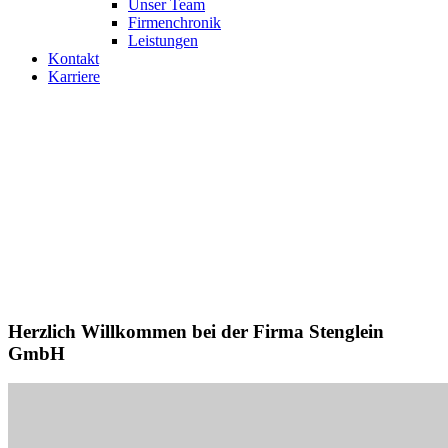
Unser Team
Firmenchronik
Leistungen
Kontakt
Karriere
Herzlich Willkommen bei der Firma Stenglein
GmbH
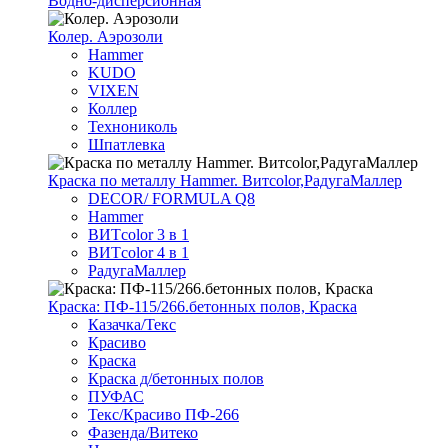
Водно-дисперсионная
Колер. Аэрозоли
Hammer
KUDO
VIXEN
Коллер
Технониколь
Шпатлевка
Краска по металлу Hammer. Витcolor,РадугаМаллер
DECOR/ FORMULA Q8
Hammer
ВИТcolor 3 в 1
ВИТcolor 4 в 1
РадугаМаллер
Краска: ПФ-115/266.бетонных полов, Краска
Казачка/Текс
Красиво
Краска
Краска д/бетонных полов
ПУФАС
Текс/Красиво ПФ-266
Фазенда/Витеко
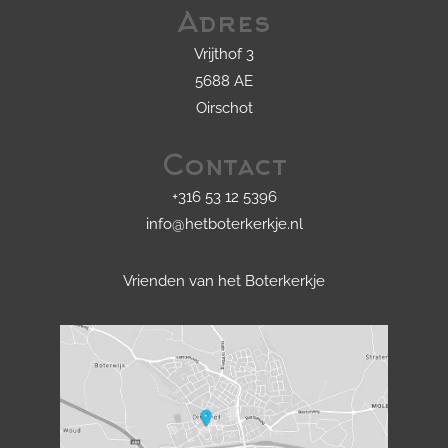
Adres
Vrijthof 3
5688 AE
Oirschot
Contact
+316 53 12 5396
info@hetboterkerkje.nl
Vrienden van het Boterkerkje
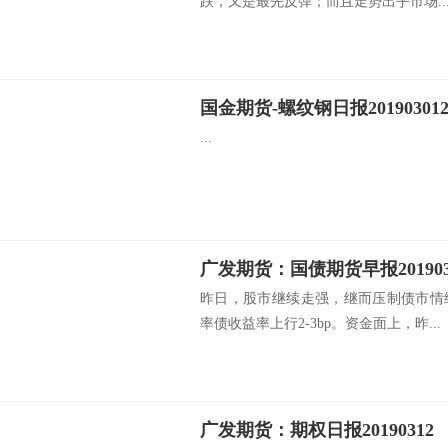
跌，又是最先反弹；而且走势出乎市场..
国金期货-螺纹钢日报20190301
...
昨日，股市继续走强，继而压制债市情
率债收益率上行2-3bp。资金面上，昨...
广发期货：期权日报20190312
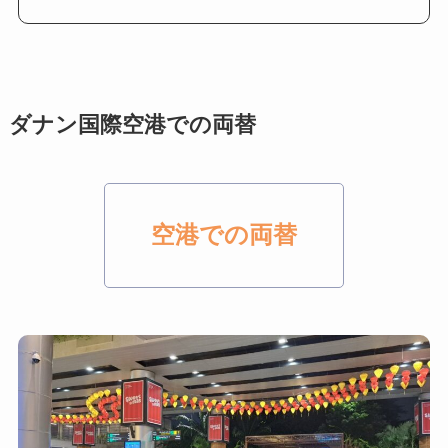
ダナン国際空港での両替
空港での両替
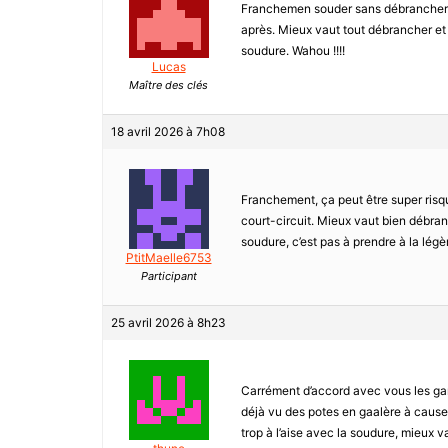
Franchemen souder sans débrancher la 
après. Mieux vaut tout débrancher et êt
soudure. Wahou !!!!
Lucas
Maître des clés
18 avril 2026 à 7h08
Franchement, ça peut être super risqu
court-circuit. Mieux vaut bien débran
soudure, c’est pas à prendre à la légèr
PtitMaelle6753
Participant
25 avril 2026 à 8h23
Carrément d’accord avec vous les gars
déjà vu des potes en gaalère à cause d
trop à l’aise avec la soudure, mieux 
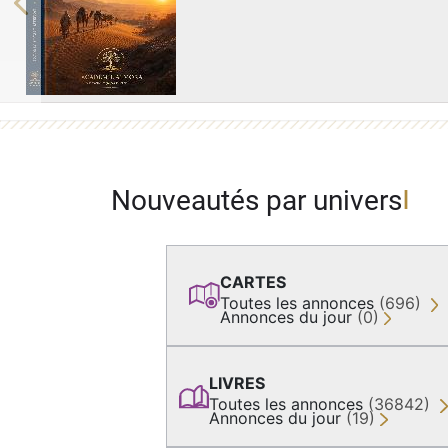
Previous
Nouveautés par univers
CARTES
Toutes les annonces
(696)
Annonces du jour
(0)
LIVRES
Toutes les annonces
(36842)
Annonces du jour
(19)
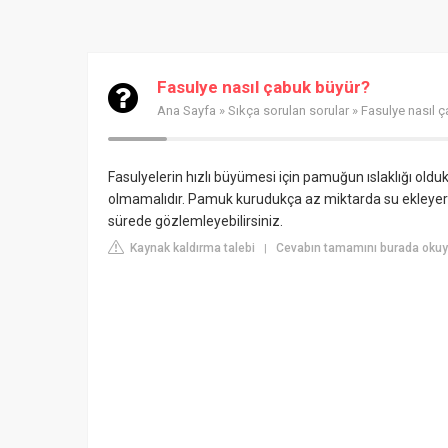
Fasulye nasıl çabuk büyür?
Ana Sayfa
»
Sıkça sorulan sorular
» Fasulye nasıl 
Fasulyelerin hızlı büyümesi için pamuğun ıslaklığı ol
olmamalıdır. Pamuk kurudukça az miktarda su ekleyerek 
sürede gözlemleyebilirsiniz.
Kaynak kaldırma talebi
Cevabın tamamını burada okuyu
|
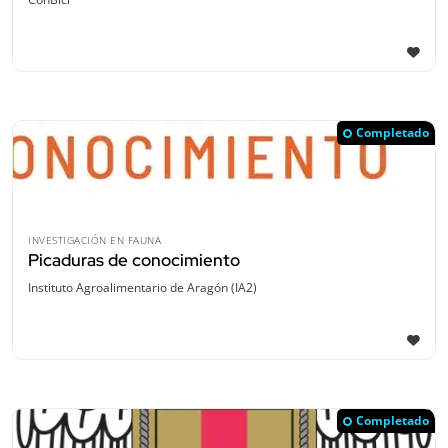
Completado
INVESTIGACIÓN EN FAUNA
Picaduras de conocimiento
Instituto Agroalimentario de Aragón (IA2)
Completado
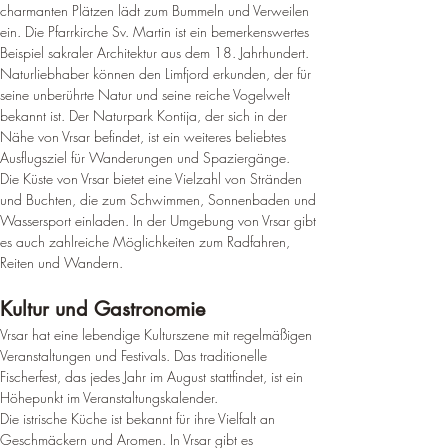
charmanten Plätzen lädt zum Bummeln und Verweilen 
ein. Die Pfarrkirche Sv. Martin ist ein bemerkenswertes 
Beispiel sakraler Architektur aus dem 18. Jahrhundert.
Naturliebhaber können den Limfjord erkunden, der für 
seine unberührte Natur und seine reiche Vogelwelt 
bekannt ist. Der Naturpark Kontija, der sich in der 
Nähe von Vrsar befindet, ist ein weiteres beliebtes 
Ausflugsziel für Wanderungen und Spaziergänge.
Die Küste von Vrsar bietet eine Vielzahl von Stränden 
und Buchten, die zum Schwimmen, Sonnenbaden und 
Wassersport einladen. In der Umgebung von Vrsar gibt 
es auch zahlreiche Möglichkeiten zum Radfahren, 
Reiten und Wandern.
Kultur und Gastronomie
Vrsar hat eine lebendige Kulturszene mit regelmäßigen 
Veranstaltungen und Festivals. Das traditionelle 
Fischerfest, das jedes Jahr im August stattfindet, ist ein 
Höhepunkt im Veranstaltungskalender.
Die istrische Küche ist bekannt für ihre Vielfalt an 
Geschmäckern und Aromen. In Vrsar gibt es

--------------------

▶ [Requirement]:
Copy the stretch from the line containing "charmanten Plätzen lädt" through the last line of the data, word for word and line for line.

▶ [Written response]:
charmanten Plätzen lädt zum Bummeln und Verweilen 
ein. Die Pfarrkirche Sv. Martin ist ein bemerkenswertes 
Beispiel sakraler Architektur aus dem 18. Jahrhundert.
Naturliebhaber können den Limfjord erkunden, der für 
seine unberührte Natur und seine reiche Vogelwelt 
bekannt ist. Der Naturpark Kontija, der sich in der 
Nähe von Vrsar befindet, ist ein weiteres beliebtes 
Ausflugsziel für Wanderungen und Spaziergänge.
Die Küste von Vrsar bietet eine Vielzahl von Stränden 
und Buchten, die zum Schwimmen, Sonnenbaden und 
Wassersport einladen. In der Umgebung von Vrsar gibt 
es auch zahlreiche Möglichkeiten zum Radfahren, 
Reiten und Wandern.
Kultur und Gastronomie
Vrsar hat eine lebendige Kulturszene mit regelmäßigen 
Veranstaltungen und Festivals. Das traditionelle 
Fischerfest, das jedes Jahr im August stattfindet, ist ein 
Höhepunkt im Veranstaltungskalender.
Die istrische Küche ist bekannt für ihre Vielfalt an 
Geschmäckern und Aromen. In Vrsar gibt es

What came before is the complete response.